Он и впрямь был дурак, каких еще поискать, и моменты портил куда чаще Лилит, что сейчас, что тогда с несостоявшимся поцелуем. Решил, так будет нечестно по отношению к ней, неправильно. А она обиделась, накрутила у себя в голове бездна знает что, в лаборатории устроила вон чего, и душа потом разлетелась и щит спалила, и далее по списку. И ведь хотелось поцеловать-то. И сейчас тоже хочется, жаль, сил только нет, так что самое время развернуть голову к тумбочке.
Книга, лежавшая там, оказалась той самой, на которую откликнулся последний осколок — «Творцы», первый том трилогии «Демон Максвелла» за авторством Талани Кросс и Робина Штенье.
— Ты разве ее не прочитала еще? — искренне удивился Адам и обернулся обратно к Лилит.

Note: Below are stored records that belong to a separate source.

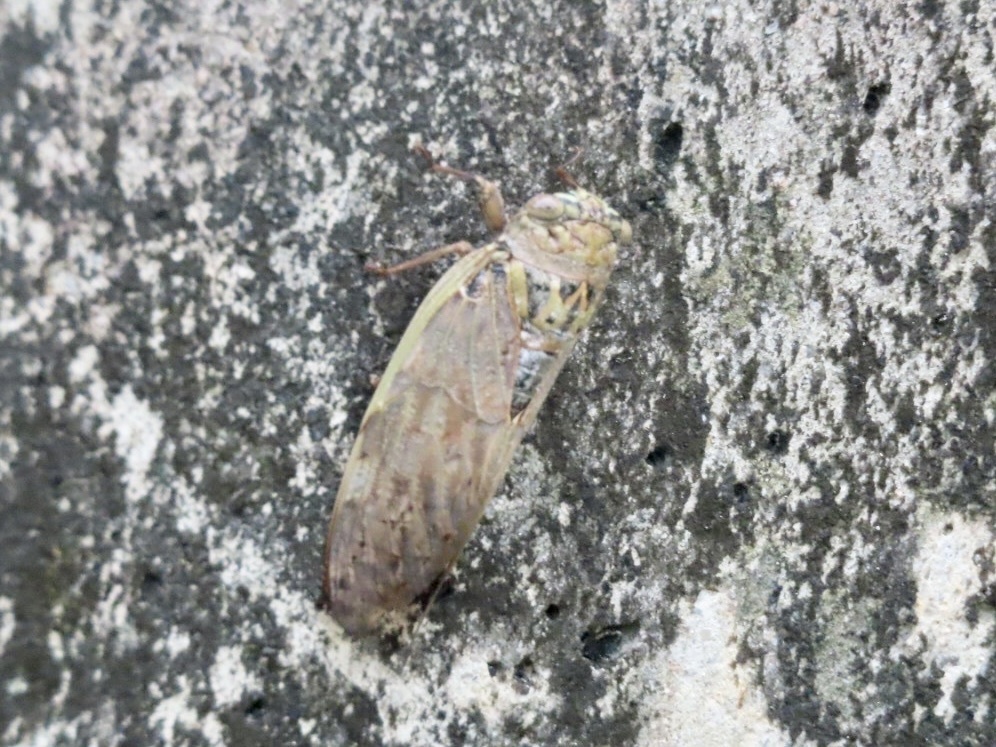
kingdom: Animalia
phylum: Arthropoda
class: Insecta
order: Hemiptera
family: Cicadidae
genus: Platypleura
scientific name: Platypleura hilpa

— Нет… Начала, но… Она страшная!
— В смысле?
— Там маньяк!..
Каким-то чудом получилось не заржать, потому что после этого она бы точно ушла, предварительно треснув его по голове искомым томиком, а тот тяжелый — все-таки подарочное издание: иллюстрации, хорошая бумага, обложка… И ведь было же еще сбоящее из-за разбитой души воображение, играющее злые шутки с реальностью. Сейчас-то, конечно, монстров так не призвать, но память…
— Вот, — он протянул ей руку, предлагая за нее уцепиться, — «заземляйся». Так нестрашно будет.
Уговаривать не пришлось, и Лилит сразу же схватилась за него, хоть и не преминула уточнить:
— Там их три, и последняя еще толще.
— На самом деле шесть плюс одна.
— Во-от. И там еще всюду проникающий герой. И другие… Их там очень много!
— Угу. И я прослежу, чтобы он еще всякого понаписал.
Улыбка, озарившая ее лицо, была ярче солнца, всходящего за мнимой стеной палаты. Она согрела и прогнала остатки боли.
— Обещаешь?
— Да, — сказал Адам и улыбнулся в ответ. — Обещаю.